> What is required
Within these entries, which lines include the string "input"? Copy each one.

Machine-readable electronics designs:
________________________
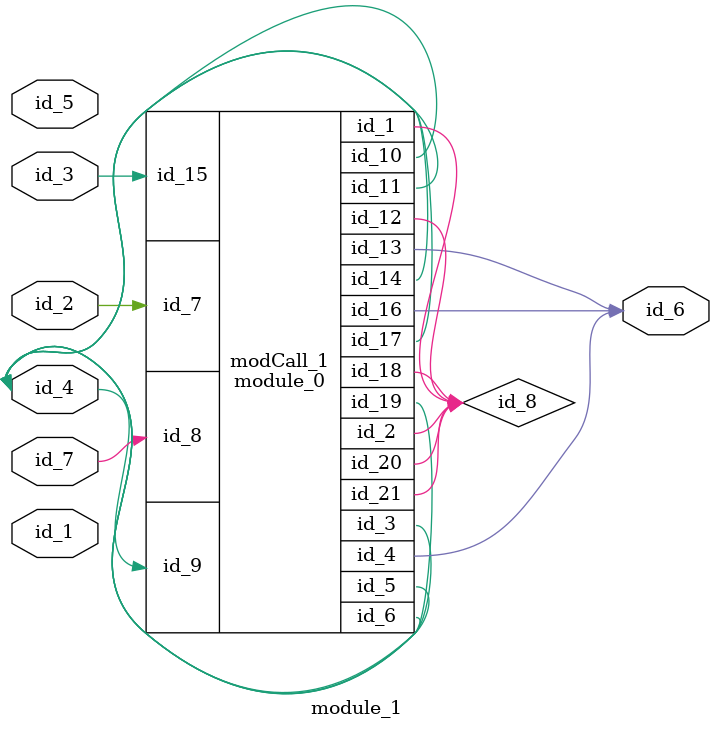
<source format=v>
module module_0 (
    id_1,
    id_2,
    id_3,
    id_4,
    id_5,
    id_6,
    id_7,
    id_8,
    id_9,
    id_10,
    id_11,
    id_12,
    id_13,
    id_14,
    id_15,
    id_16,
    id_17,
    id_18,
    id_19,
    id_20,
    id_21
);
  inout wire id_21;
  inout wire id_20;
  inout wire id_19;
  output wire id_18;
  output wire id_17;
  output wire id_16;
  input wire id_15;
  inout wire id_14;
  output wire id_13;
  inout wire id_12;
  output wire id_11;
  inout wire id_10;
  input wire id_9;
  input wire id_8;
  input wire id_7;
  inout wire id_6;
  output wire id_5;
  output wire id_4;
  inout wire id_3;
  inout wire id_2;
  output wire id_1;
  wire id_22;
  wire id_23;
endmodule
module module_1 (
    id_1,
    id_2,
    id_3,
    id_4,
    id_5,
    id_6,
    id_7
);
  input wire id_7;
  output wire id_6;
  input wire id_5;
  inout wire id_4;
  input wire id_3;
  input wire id_2;
  input wire id_1;
  wire id_8;
  module_0 modCall_1 (
      id_8,
      id_8,
      id_4,
      id_6,
      id_4,
      id_4,
      id_2,
      id_7,
      id_4,
      id_4,
      id_4,
      id_8,
      id_6,
      id_4,
      id_3,
      id_6,
      id_4,
      id_8,
      id_4,
      id_8,
      id_8
  );
endmodule

</source>
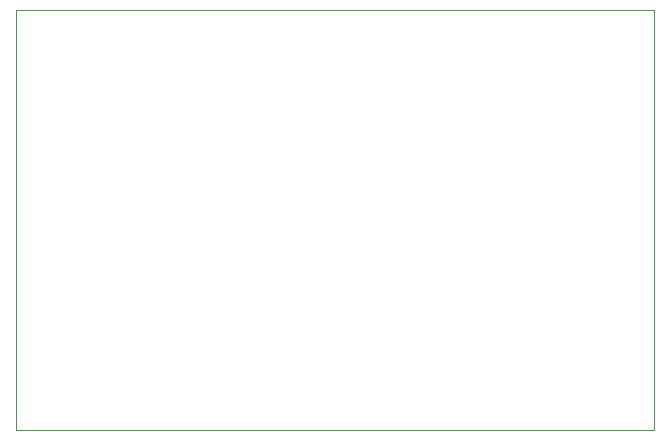
<source format=gbr>
%TF.GenerationSoftware,KiCad,Pcbnew,5.1.9-5.1.9*%
%TF.CreationDate,2021-02-06T15:34:09+03:00*%
%TF.ProjectId,qddc,71646463-2e6b-4696-9361-645f70636258,rev?*%
%TF.SameCoordinates,Original*%
%TF.FileFunction,Profile,NP*%
%FSLAX46Y46*%
G04 Gerber Fmt 4.6, Leading zero omitted, Abs format (unit mm)*
G04 Created by KiCad (PCBNEW 5.1.9-5.1.9) date 2021-02-06 15:34:09*
%MOMM*%
%LPD*%
G01*
G04 APERTURE LIST*
%TA.AperFunction,Profile*%
%ADD10C,0.050000*%
%TD*%
G04 APERTURE END LIST*
D10*
X101600000Y-121920000D02*
X101600000Y-86360000D01*
X155575000Y-121920000D02*
X101600000Y-121920000D01*
X155575000Y-86360000D02*
X155575000Y-121920000D01*
X101600000Y-86360000D02*
X155575000Y-86360000D01*
M02*

</source>
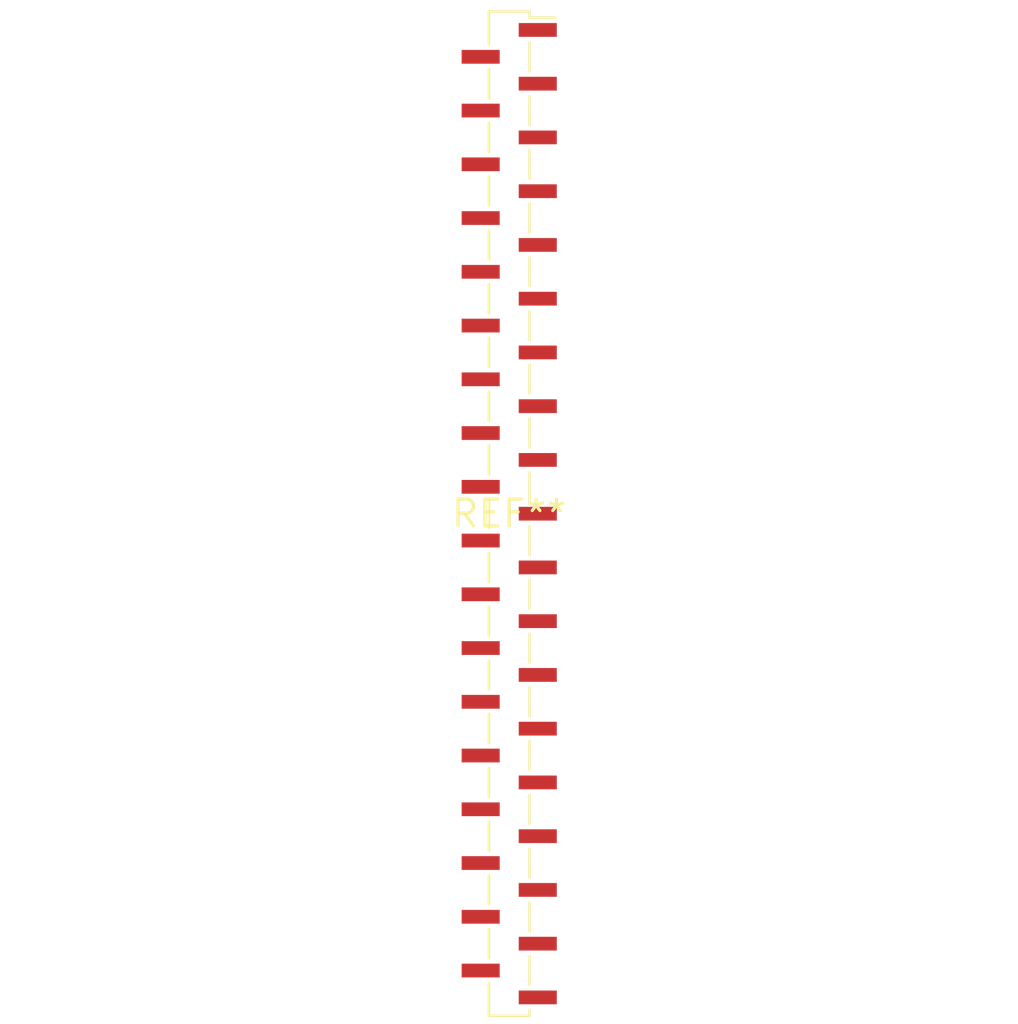
<source format=kicad_pcb>
(kicad_pcb (version 20240108) (generator pcbnew)

  (general
    (thickness 1.6)
  )

  (paper "A4")
  (layers
    (0 "F.Cu" signal)
    (31 "B.Cu" signal)
    (32 "B.Adhes" user "B.Adhesive")
    (33 "F.Adhes" user "F.Adhesive")
    (34 "B.Paste" user)
    (35 "F.Paste" user)
    (36 "B.SilkS" user "B.Silkscreen")
    (37 "F.SilkS" user "F.Silkscreen")
    (38 "B.Mask" user)
    (39 "F.Mask" user)
    (40 "Dwgs.User" user "User.Drawings")
    (41 "Cmts.User" user "User.Comments")
    (42 "Eco1.User" user "User.Eco1")
    (43 "Eco2.User" user "User.Eco2")
    (44 "Edge.Cuts" user)
    (45 "Margin" user)
    (46 "B.CrtYd" user "B.Courtyard")
    (47 "F.CrtYd" user "F.Courtyard")
    (48 "B.Fab" user)
    (49 "F.Fab" user)
    (50 "User.1" user)
    (51 "User.2" user)
    (52 "User.3" user)
    (53 "User.4" user)
    (54 "User.5" user)
    (55 "User.6" user)
    (56 "User.7" user)
    (57 "User.8" user)
    (58 "User.9" user)
  )

  (setup
    (pad_to_mask_clearance 0)
    (pcbplotparams
      (layerselection 0x00010fc_ffffffff)
      (plot_on_all_layers_selection 0x0000000_00000000)
      (disableapertmacros false)
      (usegerberextensions false)
      (usegerberattributes false)
      (usegerberadvancedattributes false)
      (creategerberjobfile false)
      (dashed_line_dash_ratio 12.000000)
      (dashed_line_gap_ratio 3.000000)
      (svgprecision 4)
      (plotframeref false)
      (viasonmask false)
      (mode 1)
      (useauxorigin false)
      (hpglpennumber 1)
      (hpglpenspeed 20)
      (hpglpendiameter 15.000000)
      (dxfpolygonmode false)
      (dxfimperialunits false)
      (dxfusepcbnewfont false)
      (psnegative false)
      (psa4output false)
      (plotreference false)
      (plotvalue false)
      (plotinvisibletext false)
      (sketchpadsonfab false)
      (subtractmaskfromsilk false)
      (outputformat 1)
      (mirror false)
      (drillshape 1)
      (scaleselection 1)
      (outputdirectory "")
    )
  )

  (net 0 "")

  (footprint "PinSocket_1x37_P1.27mm_Vertical_SMD_Pin1Right" (layer "F.Cu") (at 0 0))

)

</source>
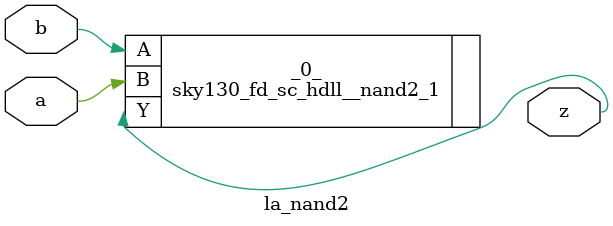
<source format=v>

/* Generated by Yosys 0.37 (git sha1 a5c7f69ed, clang 14.0.0-1ubuntu1.1 -fPIC -Os) */

module la_nand2(a, b, z);
  input a;
  wire a;
  input b;
  wire b;
  output z;
  wire z;
  sky130_fd_sc_hdll__nand2_1 _0_ (
    .A(b),
    .B(a),
    .Y(z)
  );
endmodule

</source>
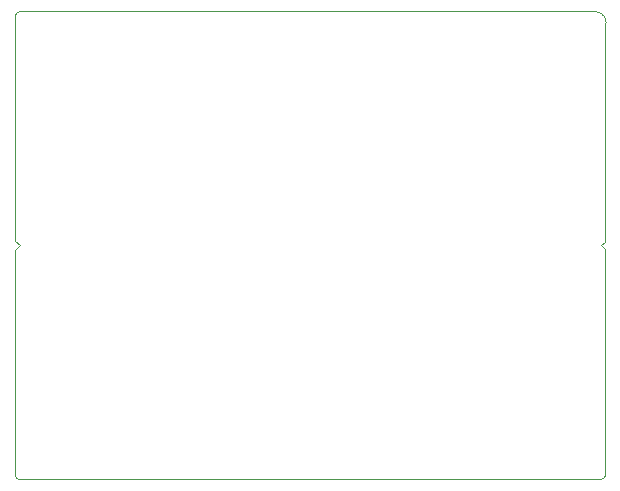
<source format=gbo>
G75*
G70*
%OFA0B0*%
%FSLAX24Y24*%
%IPPOS*%
%LPD*%
%AMOC8*
5,1,8,0,0,1.08239X$1,22.5*
%
%ADD10C,0.0000*%
D10*
X002429Y003185D02*
X021676Y003185D01*
X021677Y003184D02*
X021706Y003181D01*
X021735Y003182D01*
X021764Y003186D01*
X021792Y003193D01*
X021820Y003204D01*
X021845Y003218D01*
X021869Y003235D01*
X021891Y003255D01*
X021910Y003278D01*
X021926Y003302D01*
X021939Y003328D01*
X021949Y003356D01*
X021956Y003385D01*
X021955Y003385D02*
X021953Y003385D01*
X021953Y010862D01*
X021795Y010980D01*
X021953Y011098D01*
X021955Y018380D01*
X021955Y018381D02*
X021957Y018416D01*
X021956Y018451D01*
X021951Y018486D01*
X021943Y018521D01*
X021931Y018554D01*
X021916Y018586D01*
X021899Y018617D01*
X021878Y018645D01*
X021854Y018672D01*
X021829Y018696D01*
X021800Y018717D01*
X021770Y018736D01*
X021739Y018751D01*
X021705Y018763D01*
X021671Y018772D01*
X021636Y018778D01*
X021637Y018777D02*
X002418Y018777D01*
X002397Y018776D01*
X002376Y018771D01*
X002356Y018764D01*
X002338Y018753D01*
X002321Y018740D01*
X002307Y018724D01*
X002295Y018707D01*
X002286Y018687D01*
X002280Y018667D01*
X002277Y018646D01*
X002268Y018568D01*
X002268Y011138D01*
X002425Y010980D01*
X002268Y010823D01*
X002268Y010626D01*
X002268Y003394D01*
X002266Y003370D01*
X002267Y003345D01*
X002272Y003321D01*
X002279Y003298D01*
X002290Y003276D01*
X002304Y003255D01*
X002320Y003237D01*
X002338Y003221D01*
X002359Y003207D01*
X002381Y003197D01*
X002404Y003189D01*
X002428Y003185D01*
M02*

</source>
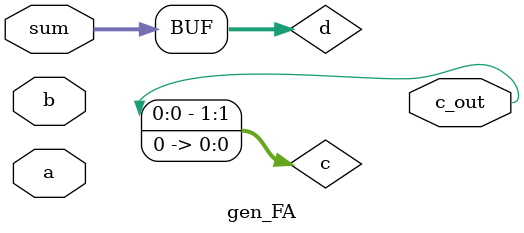
<source format=v>
`timescale 1ns / 1ps


module gen_FA(c_out, sum, a, b);

    parameter               size = 0;		
    
    input [size-1:0]		a, b, sum;
    output	                c_out; //declare outputs c_out and sum, 1 bit each
    
    wire [size-1:0]          c; // wire for c_in/out
    wire [size-1:0]        d; // wire for sum
        
    genvar i;
    generate
    for (i=0; i<size; i=i+1) begin: FA_gen
        FA_str addyWaddy(c[i+1], d[i], a[i], b[i], c[i]);
        end
    endgenerate
    
    assign sum = d;
    assign c_out = c[size-1];
    assign c[0] = 0;

endmodule

</source>
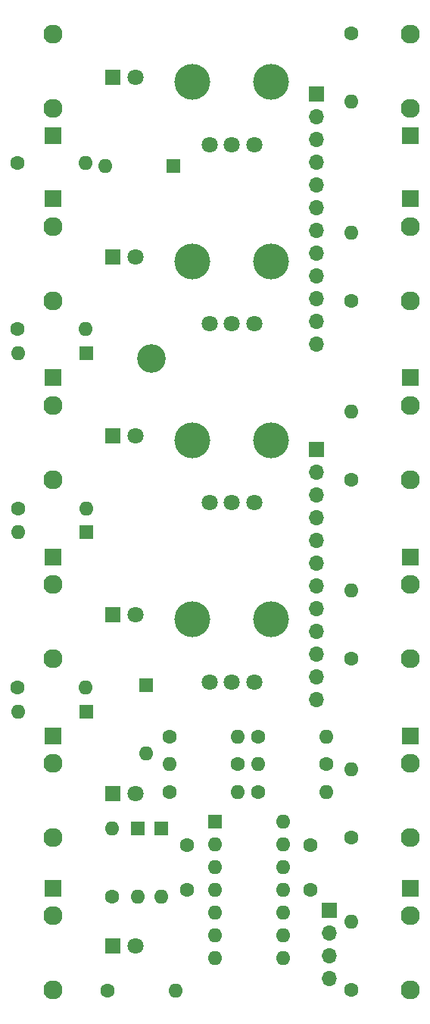
<source format=gts>
G04 #@! TF.GenerationSoftware,KiCad,Pcbnew,8.0.6-8.0.6-0~ubuntu22.04.1*
G04 #@! TF.CreationDate,2025-02-02T12:48:45+01:00*
G04 #@! TF.ProjectId,Drumbox,4472756d-626f-4782-9e6b-696361645f70,rev?*
G04 #@! TF.SameCoordinates,Original*
G04 #@! TF.FileFunction,Soldermask,Top*
G04 #@! TF.FilePolarity,Negative*
%FSLAX46Y46*%
G04 Gerber Fmt 4.6, Leading zero omitted, Abs format (unit mm)*
G04 Created by KiCad (PCBNEW 8.0.6-8.0.6-0~ubuntu22.04.1) date 2025-02-02 12:48:45*
%MOMM*%
%LPD*%
G01*
G04 APERTURE LIST*
%ADD10R,1.930000X1.830000*%
%ADD11C,2.130000*%
%ADD12R,1.800000X1.800000*%
%ADD13C,1.800000*%
%ADD14R,1.600000X1.600000*%
%ADD15O,1.600000X1.600000*%
%ADD16C,1.600000*%
%ADD17C,4.000000*%
%ADD18C,3.200000*%
%ADD19R,1.700000X1.700000*%
%ADD20O,1.700000X1.700000*%
G04 APERTURE END LIST*
D10*
X147400000Y-113820000D03*
D11*
X147400000Y-125220000D03*
X147400000Y-116920000D03*
D12*
X114080000Y-80300000D03*
D13*
X116620000Y-80300000D03*
D10*
X147400000Y-93820000D03*
D11*
X147400000Y-105220000D03*
X147400000Y-96920000D03*
D14*
X125495000Y-123380000D03*
D15*
X125495000Y-125920000D03*
X125495000Y-128460000D03*
X125495000Y-131000000D03*
X125495000Y-133540000D03*
X125495000Y-136080000D03*
X125495000Y-138620000D03*
X133115000Y-138620000D03*
X133115000Y-136080000D03*
X133115000Y-133540000D03*
X133115000Y-131000000D03*
X133115000Y-128460000D03*
X133115000Y-125920000D03*
X133115000Y-123380000D03*
D16*
X140800000Y-65220000D03*
D15*
X140800000Y-57600000D03*
D14*
X111110000Y-111100000D03*
D15*
X103490000Y-111100000D03*
D16*
X113540000Y-142300000D03*
D15*
X121160000Y-142300000D03*
D16*
X136195000Y-126005000D03*
X136195000Y-131005000D03*
X120465000Y-113905000D03*
D15*
X128085000Y-113905000D03*
D10*
X107400000Y-93820000D03*
D11*
X107400000Y-105220000D03*
X107400000Y-96920000D03*
D12*
X114080000Y-100300000D03*
D13*
X116620000Y-100300000D03*
D12*
X114080000Y-40300000D03*
D13*
X116620000Y-40300000D03*
D14*
X117800000Y-108180000D03*
D15*
X117800000Y-115800000D03*
D17*
X123000000Y-40800000D03*
X131800000Y-40800000D03*
D13*
X124900000Y-47800000D03*
X127400000Y-47800000D03*
X129900000Y-47800000D03*
D16*
X103430000Y-68400000D03*
D15*
X111050000Y-68400000D03*
D16*
X103480000Y-88400000D03*
D15*
X111100000Y-88400000D03*
D10*
X147400000Y-73820000D03*
D11*
X147400000Y-85220000D03*
X147400000Y-76920000D03*
D14*
X111110000Y-71100000D03*
D15*
X103490000Y-71100000D03*
D16*
X140800000Y-105210000D03*
D15*
X140800000Y-97590000D03*
D17*
X123000000Y-60800000D03*
X131800000Y-60800000D03*
D13*
X124900000Y-67800000D03*
X127400000Y-67800000D03*
X129900000Y-67800000D03*
D12*
X114080000Y-60300000D03*
D13*
X116620000Y-60300000D03*
D16*
X103450000Y-108400000D03*
D15*
X111070000Y-108400000D03*
D12*
X114080000Y-120300000D03*
D13*
X116620000Y-120300000D03*
D17*
X123000000Y-80800000D03*
X131800000Y-80800000D03*
D13*
X124900000Y-87800000D03*
X127400000Y-87800000D03*
X129900000Y-87800000D03*
D17*
X123000000Y-100800000D03*
X131800000Y-100800000D03*
D13*
X124900000Y-107800000D03*
X127400000Y-107800000D03*
X129900000Y-107800000D03*
D14*
X111120000Y-91100000D03*
D15*
X103500000Y-91100000D03*
D14*
X119500000Y-124190000D03*
D15*
X119500000Y-131810000D03*
D16*
X128095000Y-117005000D03*
D15*
X120475000Y-117005000D03*
D16*
X103440000Y-49800000D03*
D15*
X111060000Y-49800000D03*
D10*
X107400000Y-113820000D03*
D11*
X107400000Y-125220000D03*
X107400000Y-116920000D03*
D16*
X137975000Y-117005000D03*
D15*
X130355000Y-117005000D03*
D12*
X114080000Y-137300000D03*
D13*
X116620000Y-137300000D03*
D16*
X122395000Y-131005000D03*
X122395000Y-126005000D03*
D10*
X107400000Y-46800000D03*
D11*
X107400000Y-35400000D03*
X107400000Y-43700000D03*
D14*
X116900000Y-124190000D03*
D15*
X116900000Y-131810000D03*
D10*
X147400000Y-46800000D03*
D11*
X147400000Y-35400000D03*
X147400000Y-43700000D03*
D16*
X114000000Y-131820000D03*
D15*
X114000000Y-124200000D03*
D10*
X147400000Y-130820000D03*
D11*
X147400000Y-142220000D03*
X147400000Y-133920000D03*
D16*
X140800000Y-85210000D03*
D15*
X140800000Y-77590000D03*
D18*
X118400000Y-71700000D03*
D16*
X130345000Y-113905000D03*
D15*
X137965000Y-113905000D03*
D10*
X107400000Y-53820000D03*
D11*
X107400000Y-65220000D03*
X107400000Y-56920000D03*
D10*
X107400000Y-130820000D03*
D11*
X107400000Y-142220000D03*
X107400000Y-133920000D03*
D10*
X147400000Y-53820000D03*
D11*
X147400000Y-65220000D03*
X147400000Y-56920000D03*
D10*
X107400000Y-73820000D03*
D11*
X107400000Y-85220000D03*
X107400000Y-76920000D03*
D14*
X120910000Y-50200000D03*
D15*
X113290000Y-50200000D03*
D16*
X120465000Y-120105000D03*
D15*
X128085000Y-120105000D03*
D16*
X140800000Y-142220000D03*
D15*
X140800000Y-134600000D03*
D16*
X140800000Y-125200000D03*
D15*
X140800000Y-117580000D03*
D16*
X140800000Y-35390000D03*
D15*
X140800000Y-43010000D03*
D16*
X130355000Y-120105000D03*
D15*
X137975000Y-120105000D03*
D19*
X136900000Y-42100000D03*
D20*
X136900000Y-44640000D03*
X136900000Y-47180000D03*
X136900000Y-49720000D03*
X136900000Y-52260000D03*
X136900000Y-54800000D03*
X136900000Y-57340000D03*
X136900000Y-59880000D03*
X136900000Y-62420000D03*
X136900000Y-64960000D03*
X136900000Y-67500000D03*
X136900000Y-70040000D03*
D19*
X138300000Y-133300000D03*
D20*
X138300000Y-135840000D03*
X138300000Y-138380000D03*
X138300000Y-140920000D03*
D19*
X136900000Y-81800000D03*
D20*
X136900000Y-84340000D03*
X136900000Y-86880000D03*
X136900000Y-89420000D03*
X136900000Y-91960000D03*
X136900000Y-94500000D03*
X136900000Y-97040000D03*
X136900000Y-99580000D03*
X136900000Y-102120000D03*
X136900000Y-104660000D03*
X136900000Y-107200000D03*
X136900000Y-109740000D03*
M02*

</source>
________________________
> Result of this exercise
  input wire id_15;
  input wire id_9;
  input wire id_8;
  input wire id_7;
  input wire id_7;
  input wire id_5;
  input wire id_3;
  input wire id_2;
  input wire id_1;
  input a;
  input b;
    input [size-1:0]		a, b, sum;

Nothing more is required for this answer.